__Problem details__. Exactly retype the lines from the top of the data through the line containing "whale performances, ‘Solo", leaving out every picture.

Dataset entries:
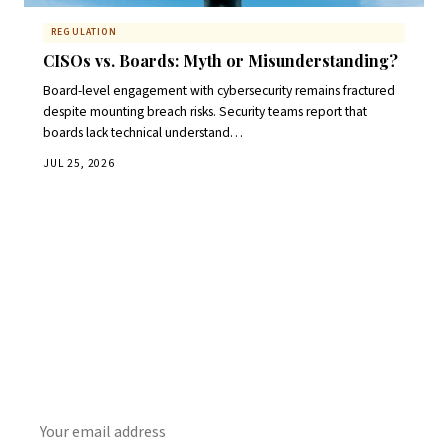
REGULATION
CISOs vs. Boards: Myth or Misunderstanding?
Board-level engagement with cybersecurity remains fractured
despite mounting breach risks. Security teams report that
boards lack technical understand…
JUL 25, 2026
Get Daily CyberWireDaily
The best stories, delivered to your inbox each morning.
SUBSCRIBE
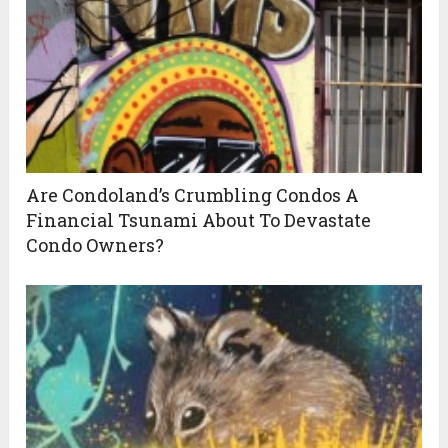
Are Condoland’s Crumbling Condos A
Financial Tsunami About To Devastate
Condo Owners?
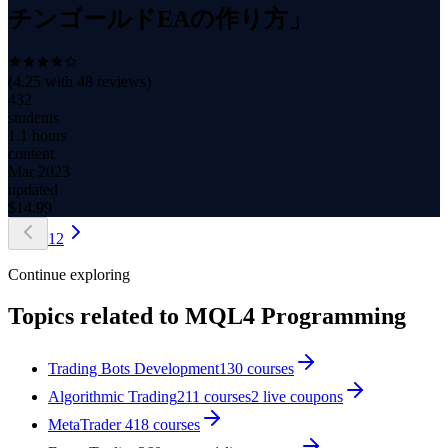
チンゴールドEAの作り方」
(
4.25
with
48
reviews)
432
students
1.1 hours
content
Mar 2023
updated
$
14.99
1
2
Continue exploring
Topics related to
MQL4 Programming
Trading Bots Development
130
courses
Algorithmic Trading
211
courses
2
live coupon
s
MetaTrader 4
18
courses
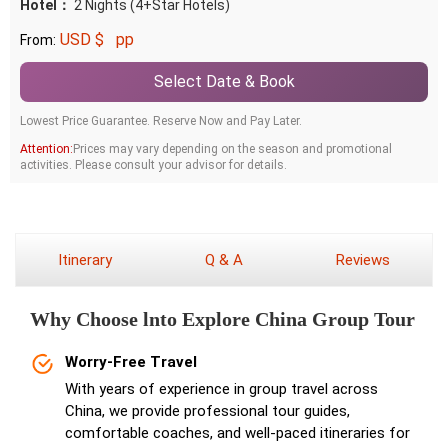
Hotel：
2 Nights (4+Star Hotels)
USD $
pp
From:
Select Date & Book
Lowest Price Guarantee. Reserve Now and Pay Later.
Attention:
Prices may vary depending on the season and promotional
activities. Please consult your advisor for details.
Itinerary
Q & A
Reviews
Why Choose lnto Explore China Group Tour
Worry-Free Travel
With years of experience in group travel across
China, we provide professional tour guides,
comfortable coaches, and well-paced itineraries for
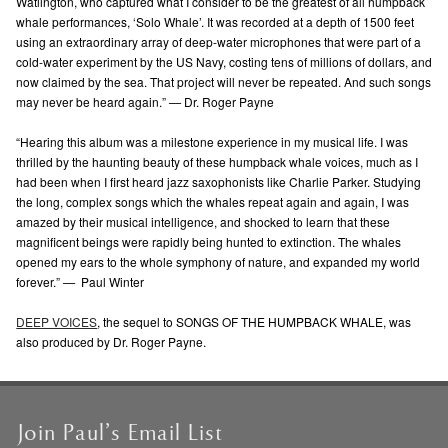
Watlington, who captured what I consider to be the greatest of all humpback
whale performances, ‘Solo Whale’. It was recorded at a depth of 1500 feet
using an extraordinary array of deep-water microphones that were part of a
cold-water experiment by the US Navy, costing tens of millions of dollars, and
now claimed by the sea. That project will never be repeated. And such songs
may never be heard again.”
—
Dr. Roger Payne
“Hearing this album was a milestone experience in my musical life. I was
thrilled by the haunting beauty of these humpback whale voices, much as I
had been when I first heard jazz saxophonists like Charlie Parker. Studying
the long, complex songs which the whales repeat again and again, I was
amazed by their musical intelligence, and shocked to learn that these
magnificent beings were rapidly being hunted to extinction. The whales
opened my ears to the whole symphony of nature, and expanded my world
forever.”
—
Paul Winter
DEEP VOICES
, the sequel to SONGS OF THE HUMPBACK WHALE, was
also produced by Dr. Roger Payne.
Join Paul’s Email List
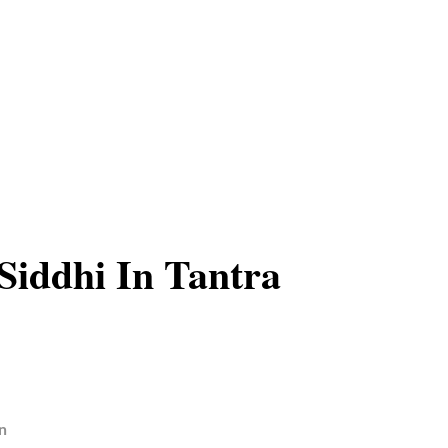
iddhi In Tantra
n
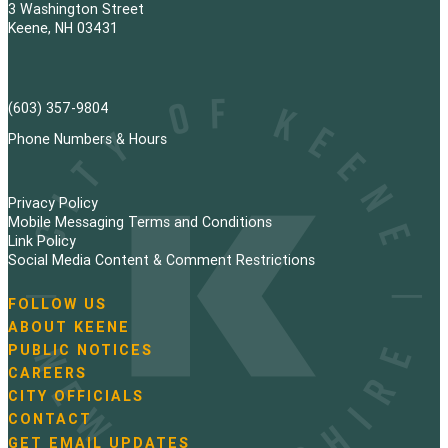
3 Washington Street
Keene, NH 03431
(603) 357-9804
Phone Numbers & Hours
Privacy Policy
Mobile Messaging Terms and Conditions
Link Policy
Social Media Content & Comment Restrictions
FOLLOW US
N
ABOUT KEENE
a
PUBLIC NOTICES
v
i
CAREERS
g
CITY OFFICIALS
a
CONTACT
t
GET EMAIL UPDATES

__Solution__.
REGULATION
CISOs vs. Boards: Myth or Misunderstanding?
Board-level engagement with cybersecurity remains fractured
despite mounting breach risks. Security teams report that
boards lack technical understand…
JUL 25, 2026
Get Daily CyberWireDaily
The best stories, delivered to your inbox each morning.
SUBSCRIBE
Are Condoland’s Crumbling Condos A
Financial Tsunami About To Devastate
Condo Owners?
チンゴールドEAの作り方」
(
4.25
with
48
reviews)
432
students
1.1 hours
content
Mar 2023
updated
$
14.99
1
2
Continue exploring
Topics related to
MQL4 Programming
Trading Bots Development
130
courses
Algorithmic Trading
211
courses
2
live coupon
s
MetaTrader 4
18
courses
Hotel：
2 Nights (4+Star Hotels)
USD $
pp
From:
Select Date & Book
Lowest Price Guarantee. Reserve Now and Pay Later.
Attention:
Prices may vary depending on the season and promotional
activities. Please consult your advisor for details.
Itinerary
Q & A
Reviews
Why Choose lnto Explore China Group Tour
Worry-Free Travel
With years of experience in group travel across
China, we provide professional tour guides,
comfortable coaches, and well-paced itineraries for
Watlington, who captured what I consider to be the greatest of all humpback
whale performances, ‘Solo Whale’. It was recorded at a depth of 1500 feet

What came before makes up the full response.